# HOW TO COMPLETE THIS TASK:
Transcribe the listing below exactly, leaving out each image.

# TASK INPUTS:
□ □ □

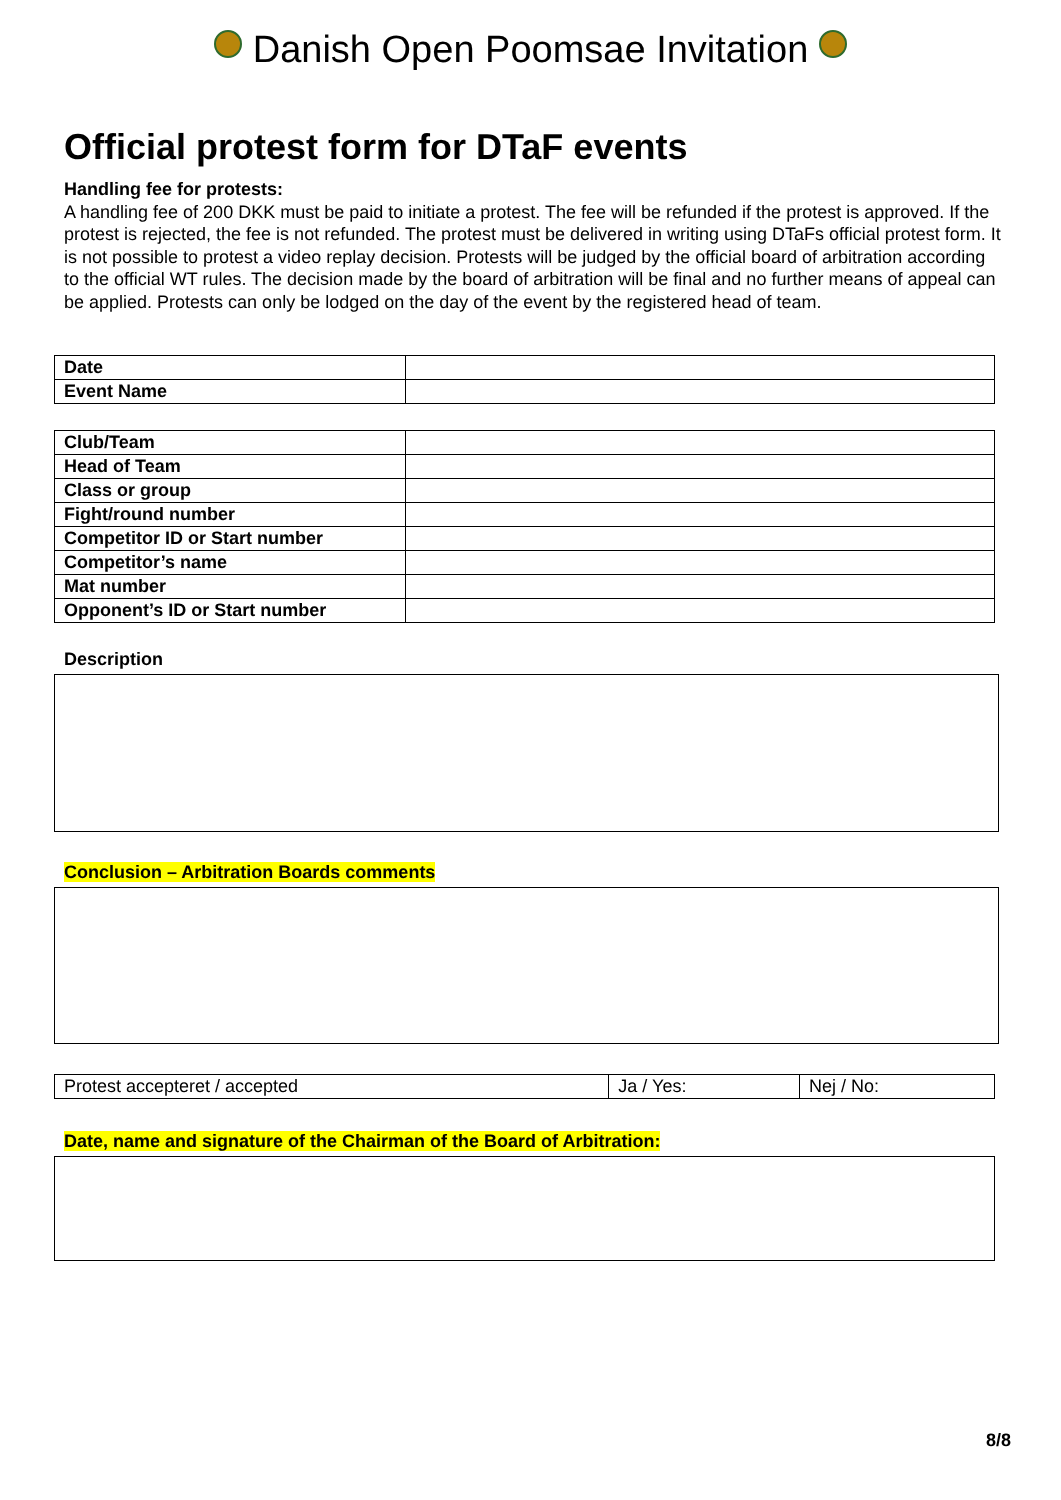Danish Open Poomsae Invitation
Official protest form for DTaF events
Handling fee for protests:
A handling fee of 200 DKK must be paid to initiate a protest. The fee will be refunded if the protest is approved. If the protest is rejected, the fee is not refunded. The protest must be delivered in writing using DTaFs official protest form. It is not possible to protest a video replay decision. Protests will be judged by the official board of arbitration according to the official WT rules. The decision made by the board of arbitration will be final and no further means of appeal can be applied. Protests can only be lodged on the day of the event by the registered head of team.
| Date | |
| Event Name | |
| Club/Team | |
| Head of Team | |
| Class or group | |
| Fight/round number | |
| Competitor ID or Start number | |
| Competitor’s name | |
| Mat number | |
| Opponent’s ID or Start number | |
Description
Conclusion – Arbitration Boards comments
| Protest accepteret / accepted | Ja / Yes: | Nej / No: |
Date, name and signature of the Chairman of the Board of Arbitration:
8/8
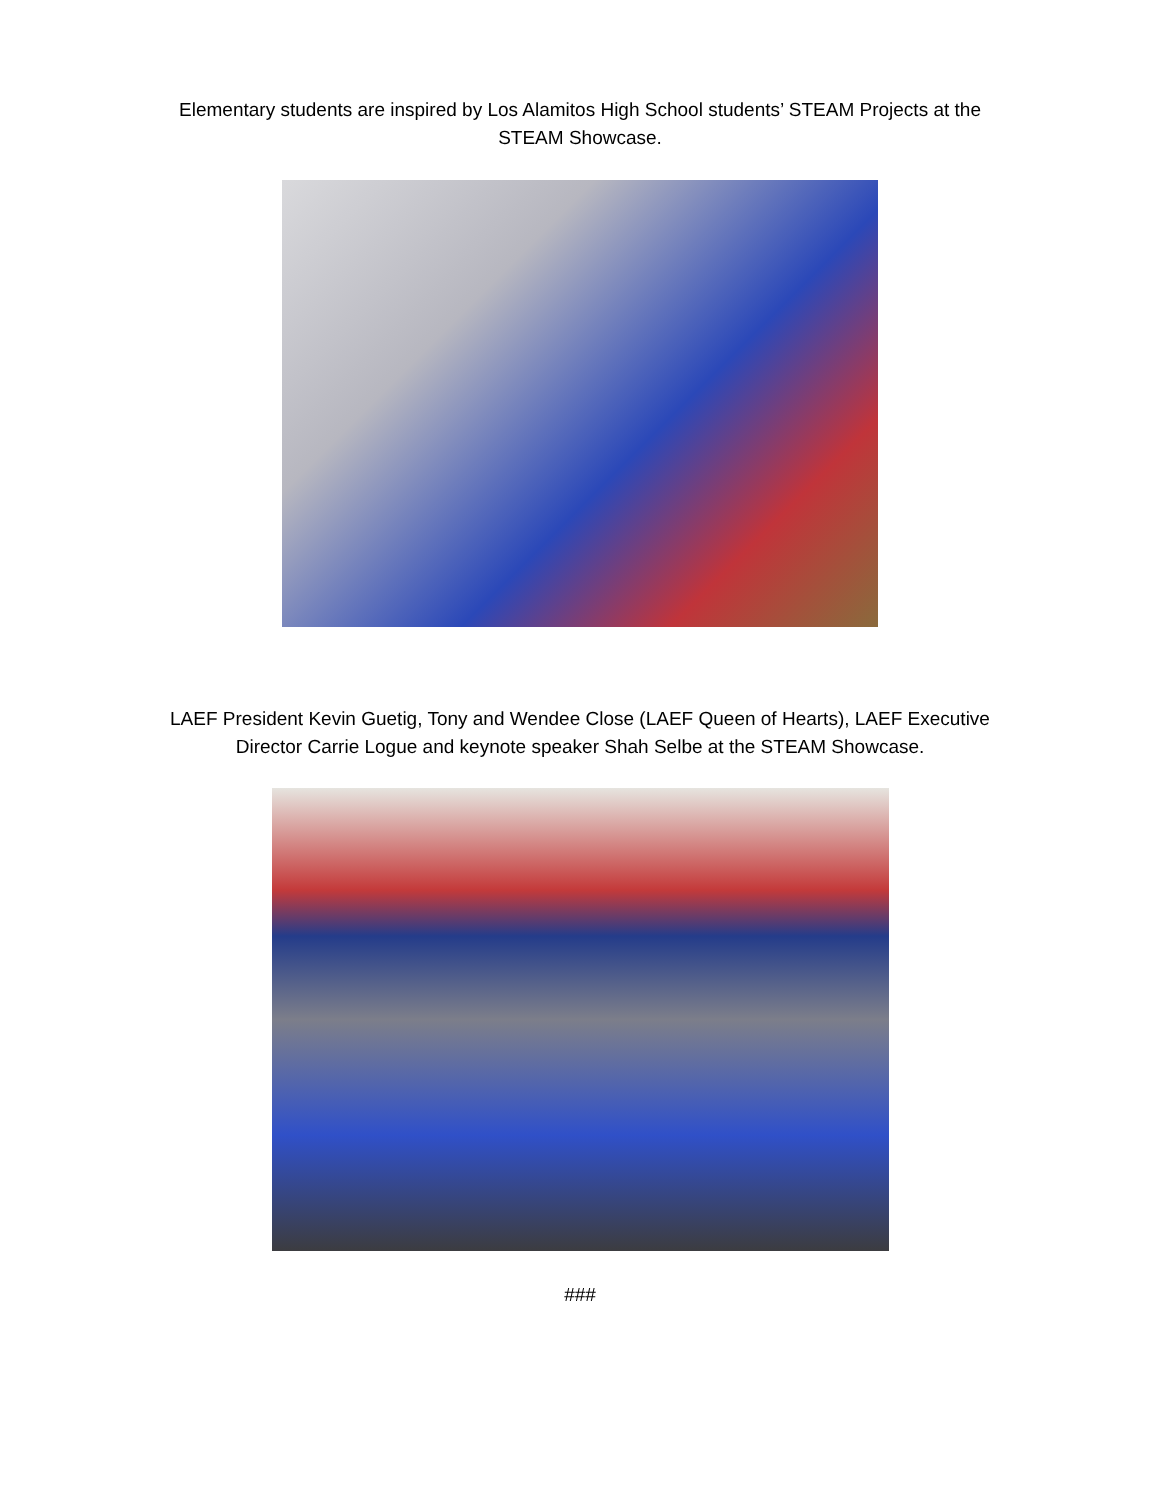Elementary students are inspired by Los Alamitos High School students’ STEAM Projects at the
STEAM Showcase.
LAEF President Kevin Guetig, Tony and Wendee Close (LAEF Queen of Hearts), LAEF Executive
Director Carrie Logue and keynote speaker Shah Selbe at the STEAM Showcase.
###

□ □ □

# RESPONSE AREA:
Danish Open Poomsae Invitation
Official protest form for DTaF events
Handling fee for protests:
A handling fee of 200 DKK must be paid to initiate a protest. The fee will be refunded if the protest is approved. If the protest is rejected, the fee is not refunded. The protest must be delivered in writing using DTaFs official protest form. It is not possible to protest a video replay decision. Protests will be judged by the official board of arbitration according to the official WT rules. The decision made by the board of arbitration will be final and no further means of appeal can be applied. Protests can only be lodged on the day of the event by the registered head of team.
| Date | |
| Event Name | |
| Club/Team | |
| Head of Team | |
| Class or group | |
| Fight/round number | |
| Competitor ID or Start number | |
| Competitor’s name | |
| Mat number | |
| Opponent’s ID or Start number | |
Description
Conclusion – Arbitration Boards comments
| Protest accepteret / accepted | Ja / Yes: | Nej / No: |
Date, name and signature of the Chairman of the Board of Arbitration:
8/8
Elementary students are inspired by Los Alamitos High School students’ STEAM Projects at the
STEAM Showcase.
LAEF President Kevin Guetig, Tony and Wendee Close (LAEF Queen of Hearts), LAEF Executive
Director Carrie Logue and keynote speaker Shah Selbe at the STEAM Showcase.
###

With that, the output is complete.